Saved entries

————

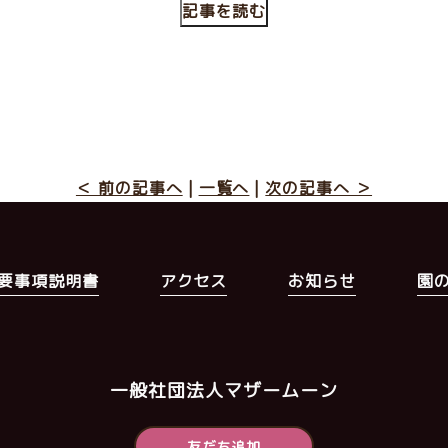
記事を読む
＜ 前の記事へ
|
一覧へ
|
次の記事へ ＞
要事項説明書
アクセス
お知らせ
園
一般社団法人マザームーン
友だち追加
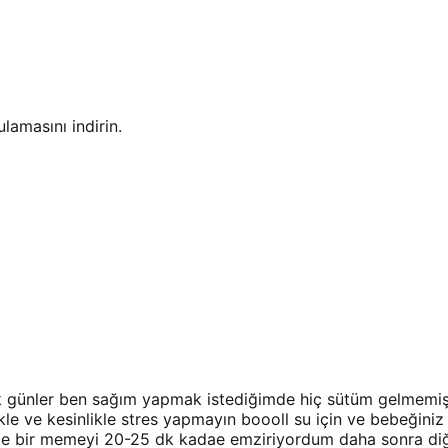
amasını indirin.
 İlk günler ben sağım yapmak istediğimde hiç sütüm gelmemiş
ikle ve kesinlikle stres yapmayın boooll su için ve bebeğin
önce bir memeyi 20-25 dk kadae emziriyordum daha sonra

————

Write out every line of text in the listing above word for word, leaving out the pictures.

記事を読む
＜ 前の記事へ
|
一覧へ
|
次の記事へ ＞
要事項説明書
アクセス
お知らせ
園
一般社団法人マザームーン
友だち追加
amasını indirin.
 İlk günler ben sağım yapmak istediğimde hiç sütüm gelmemiş
ikle ve kesinlikle stres yapmayın boooll su için ve bebeğin
önce bir memeyi 20-25 dk kadae emziriyordum daha sonra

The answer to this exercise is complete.